Malgré les neiges qui me gèlent, et une bonne fluxion sur les deux yeux, je vous dirai que celui qui se proposait pour épouser Mlle Corneille était M. de Cormont, capitaine de cavalerie, fils du commissaire des guerres de Châlons. Je donnais une dot honnête, mais le commissaire ne donnait rien du tout ; et la raison sans dot[1] n’a pas réussi.

Je vous embrasse bien tendrement. V.


5142. — À M. LE CONSEILLER LE BAULT[2].
Au château de Ferney, 14 janvier 1763.

Monsieur, j’ai les yeux rouges comme un ivrogne, et je n’ai pourtant pas l’honneur de l’être. Ma fluxion et quelques autres bagatelles de cette espèce me privent de l’honneur de vous écrire de ma main.

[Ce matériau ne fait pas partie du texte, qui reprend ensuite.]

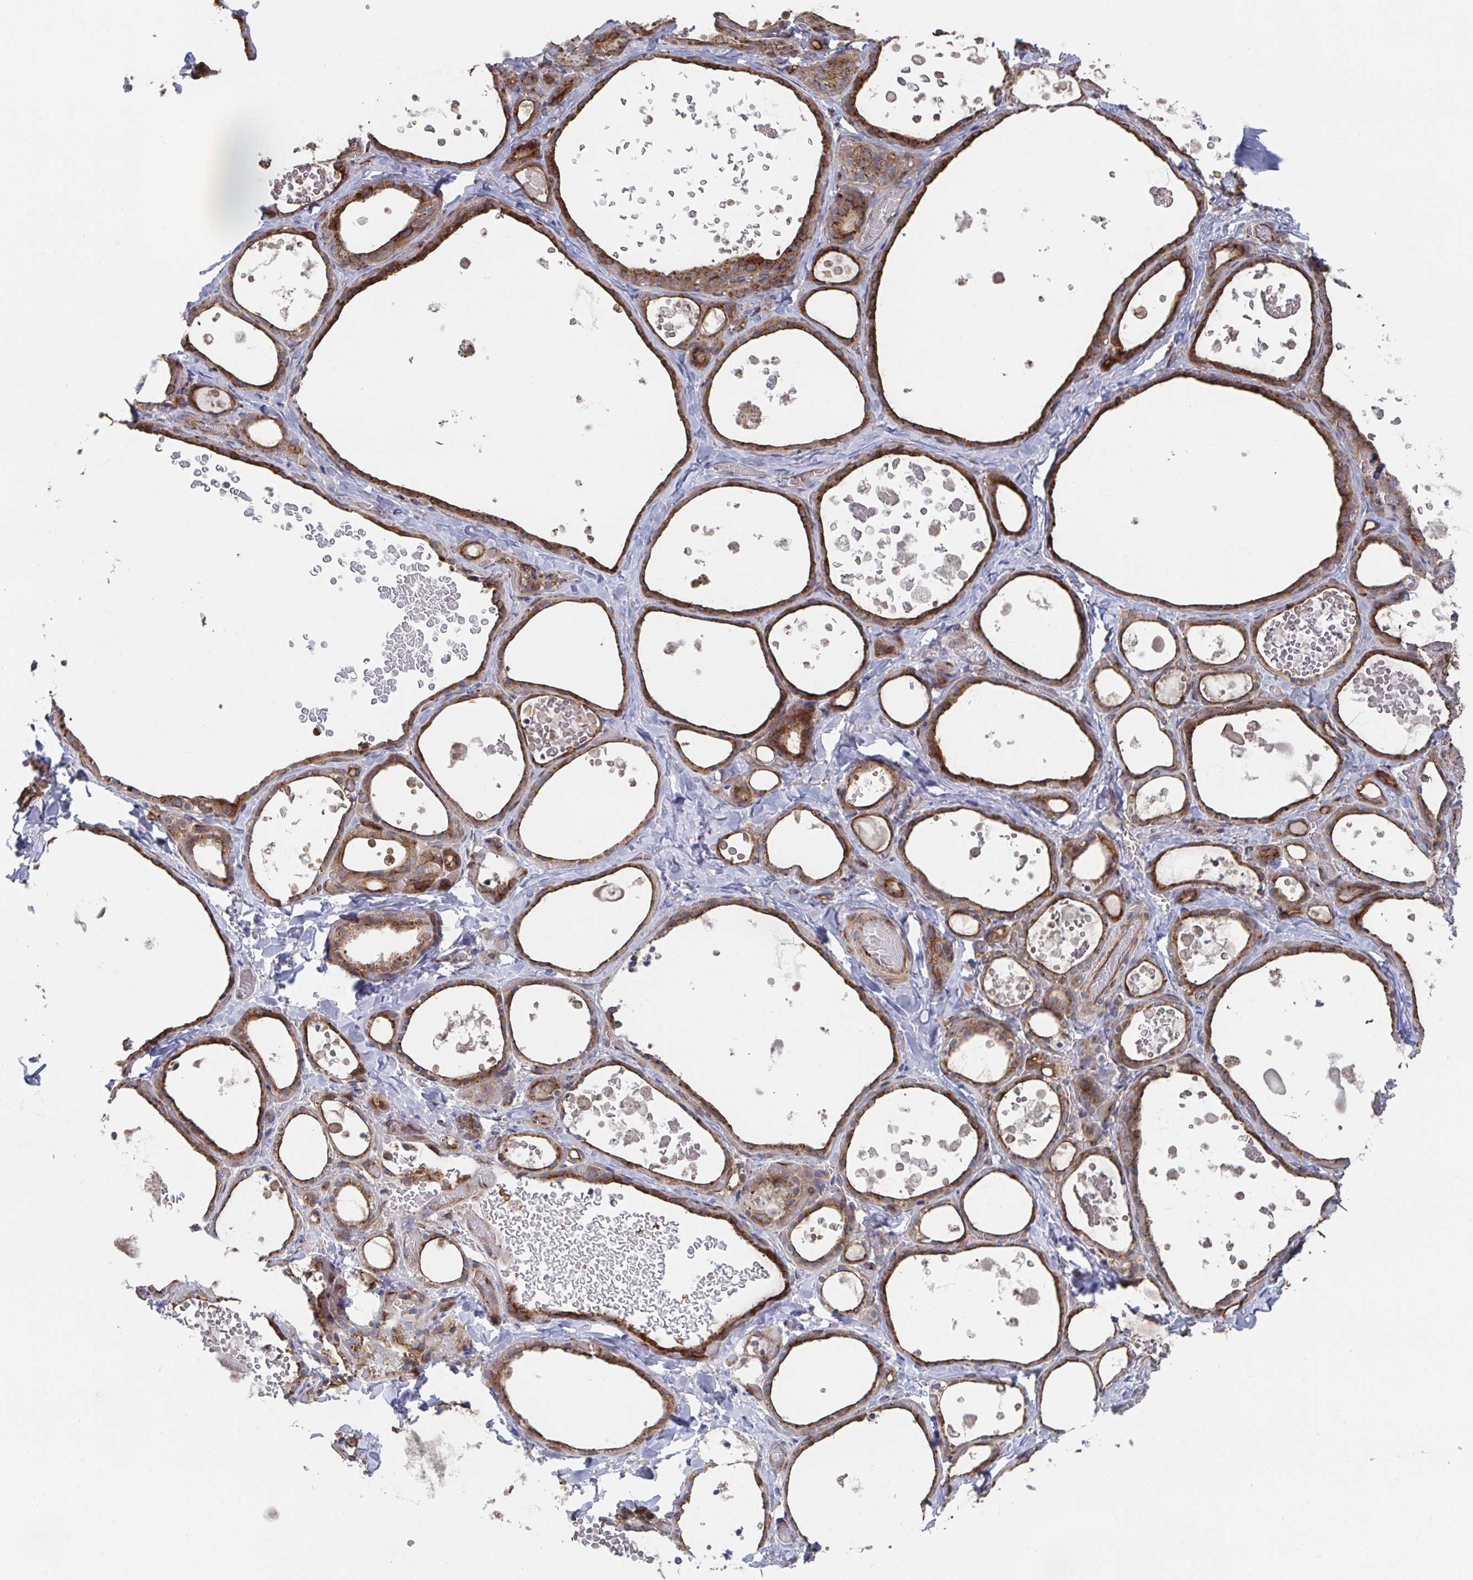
{"staining": {"intensity": "strong", "quantity": ">75%", "location": "cytoplasmic/membranous"}, "tissue": "thyroid gland", "cell_type": "Glandular cells", "image_type": "normal", "snomed": [{"axis": "morphology", "description": "Normal tissue, NOS"}, {"axis": "topography", "description": "Thyroid gland"}], "caption": "Strong cytoplasmic/membranous positivity for a protein is appreciated in about >75% of glandular cells of normal thyroid gland using immunohistochemistry (IHC).", "gene": "FJX1", "patient": {"sex": "female", "age": 56}}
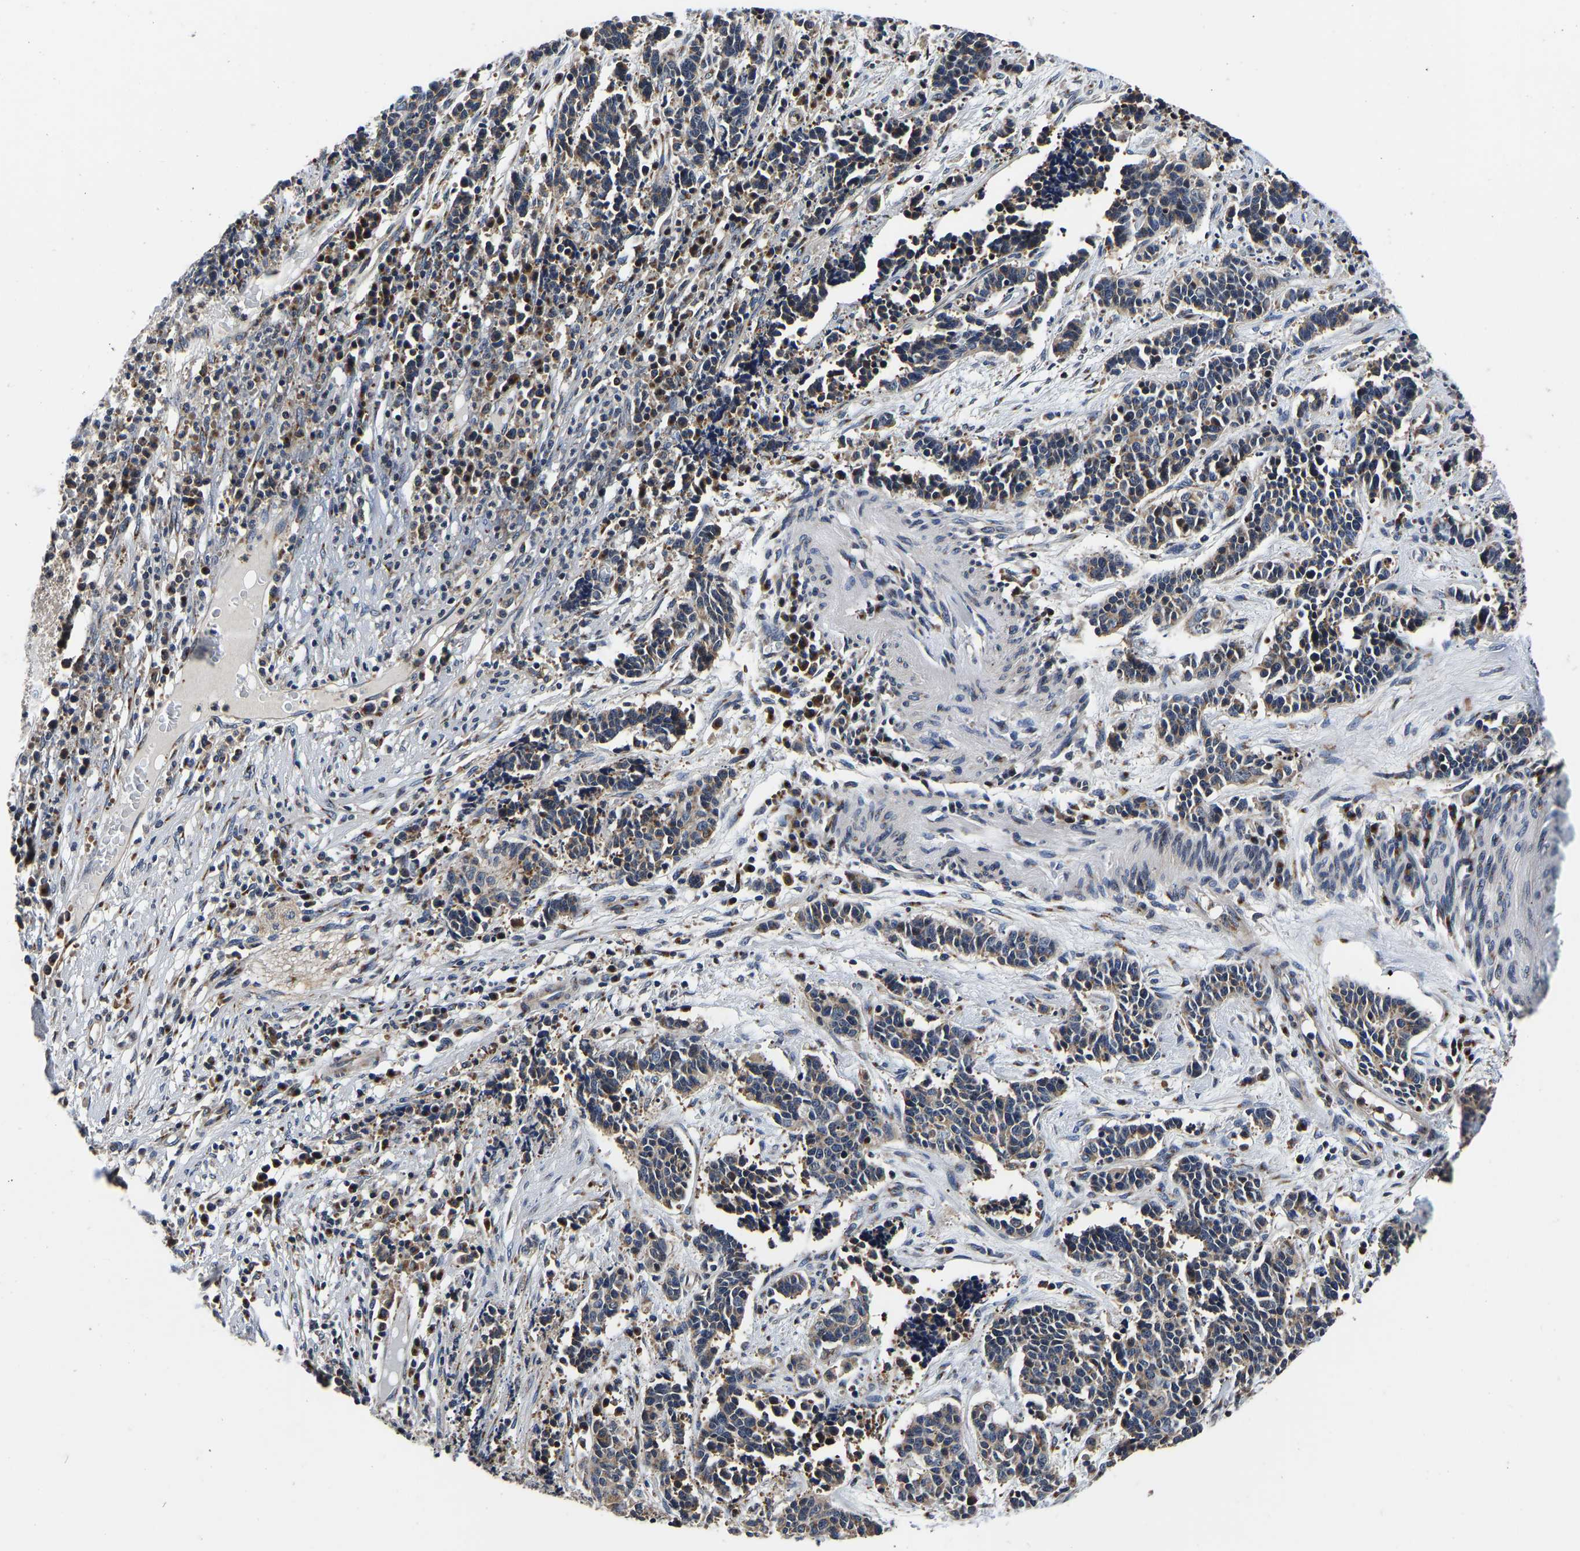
{"staining": {"intensity": "moderate", "quantity": ">75%", "location": "cytoplasmic/membranous"}, "tissue": "cervical cancer", "cell_type": "Tumor cells", "image_type": "cancer", "snomed": [{"axis": "morphology", "description": "Squamous cell carcinoma, NOS"}, {"axis": "topography", "description": "Cervix"}], "caption": "Cervical cancer tissue exhibits moderate cytoplasmic/membranous expression in about >75% of tumor cells, visualized by immunohistochemistry. The protein of interest is stained brown, and the nuclei are stained in blue (DAB (3,3'-diaminobenzidine) IHC with brightfield microscopy, high magnification).", "gene": "RABAC1", "patient": {"sex": "female", "age": 35}}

Quand je prends la liberté de vous demander du vin de Corton, ce n’est point par sensualité, c’est par régime ; c’est ce qui fait que je vous en demande peu cette année.

À l’égard de l’autre vin, j’avoue qu’il ne ressemble pas aux lis de France, qui ne travaillent ni ne filent ; mais je crois que c’est ma faute de l’avoir laissé trop longtemps un peu exposé dans la petite ville de Nyon, au pays de Vaud, où on me l’avait adressé. Je fais réparation d’honneur à Mme Le Bault, et je crois que son vin est, comme elle, très-agréable et bienfaisant.

Je conviens, monsieur, que les arbitres ont passé un peu leur pouvoir[3] ; mais il me semble qu’ils ne pouvaient le passer d’une manière plus raisonnable. Je conseille au père d’acquiescer et d’ensevelir dans l’oubli tous ces petits différends qui troublent le repos de deux hommes respectables.

Je vous rends, monsieur, de très-humbles actions de grâces de tout ce que vous avez bien voulu me mander.

Revenons, s’il vous plaît, au vin de Corton ; je ne le demande ni nouveau, ni vieux, ni en tonneau, ni en bouteilles, je le de-

  1. L’Avare, acte I, scène vii.
  2. Éditeur, de Mandat-Grancey. — Dictée à un secrétaire, signée par Voltaire.
  3. Il s’agit des difficultés d’intérêt entre les premiers présidents de La Marche.